Skip to contents

Trains a predictive model on synthetic data and evaluates it on real data. Compares to a model trained on real data (gold standard). Measures whether synthetic data preserves predictive signal.

Usage

model_fidelity(x, outcome, predictors = NULL)

Arguments

x

A synthetic_data object.

outcome

Character. Name of the outcome column.

predictors

Character vector (optional). Predictor columns. Default: all other numeric columns.

Value

A tibble with columns: train_data, metric, value. For binary outcomes the metric is AUC; for continuous outcomes it is R-squared.

Details

The real-data baseline uses in-sample evaluation (train and test on the same real data) to provide an upper bound on achievable performance. The synthetic-data model is also evaluated on real data, so the comparison reflects how well the synthetic data preserves predictive signal.

References

Jordon J, et al. (2022).

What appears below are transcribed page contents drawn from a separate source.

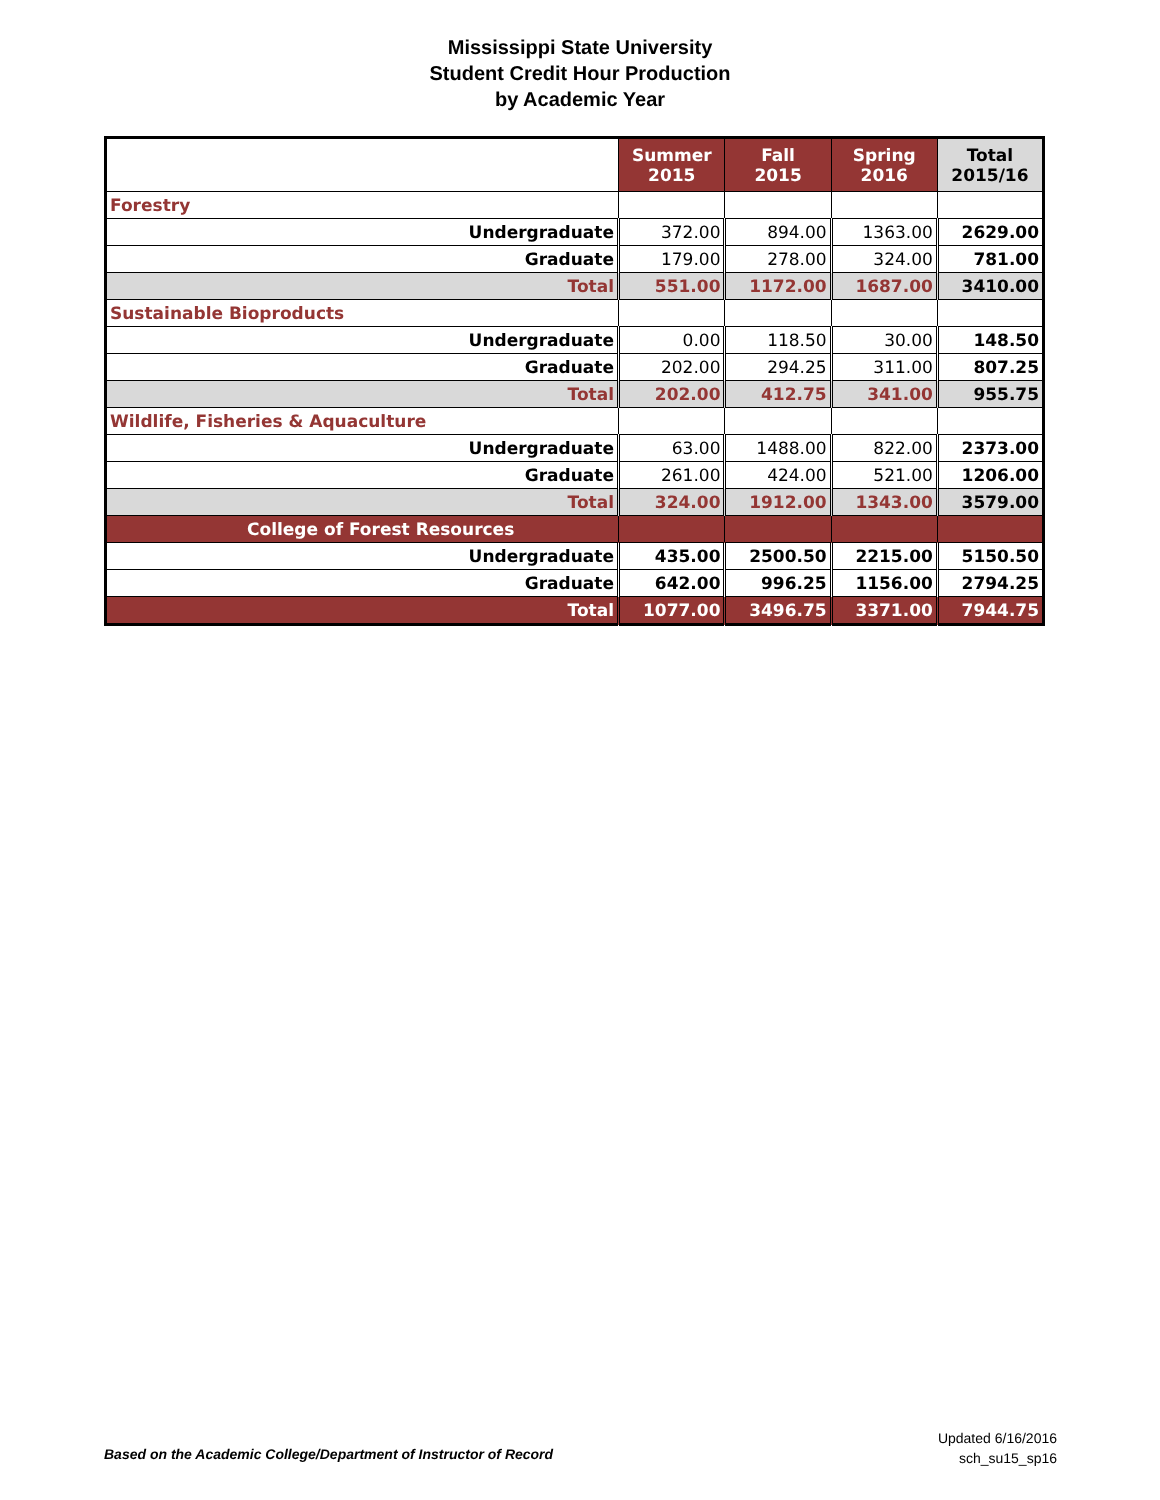Mississippi State University
Student Credit Hour Production
by Academic Year
| | Summer 2015 | Fall 2015 | Spring 2016 | Total 2015/16 |
| --- | --- | --- | --- | --- |
| Forestry | | | | |
| Undergraduate | 372.00 | 894.00 | 1363.00 | 2629.00 |
| Graduate | 179.00 | 278.00 | 324.00 | 781.00 |
| Total | 551.00 | 1172.00 | 1687.00 | 3410.00 |
| Sustainable Bioproducts | | | | |
| Undergraduate | 0.00 | 118.50 | 30.00 | 148.50 |
| Graduate | 202.00 | 294.25 | 311.00 | 807.25 |
| Total | 202.00 | 412.75 | 341.00 | 955.75 |
| Wildlife, Fisheries & Aquaculture | | | | |
| Undergraduate | 63.00 | 1488.00 | 822.00 | 2373.00 |
| Graduate | 261.00 | 424.00 | 521.00 | 1206.00 |
| Total | 324.00 | 1912.00 | 1343.00 | 3579.00 |
| College of Forest Resources | | | | |
| Undergraduate | 435.00 | 2500.50 | 2215.00 | 5150.50 |
| Graduate | 642.00 | 996.25 | 1156.00 | 2794.25 |
| Total | 1077.00 | 3496.75 | 3371.00 | 7944.75 |
Based on the Academic College/Department of Instructor of Record
Updated 6/16/2016
sch_su15_sp16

Synthetic Data – what, why and how? arXiv preprint arXiv:2205.03257. doi:10.48550/arXiv.2205.03257

Examples

set.seed(42)
real <- data.frame(
    x1 = rnorm(200), x2 = rnorm(200),
    y = rbinom(200, 1, 0.3))
syn <- synthesize(real, seed = 42)
model_fidelity(syn, outcome = "y")
#> Warning: non-integer #successes in a binomial glm!
#> # A tibble: 2 × 3
#>   train_data metric value
#>   <chr>      <chr>  <dbl>
#> 1 real       auc    0.577
#> 2 synthetic  auc    0.438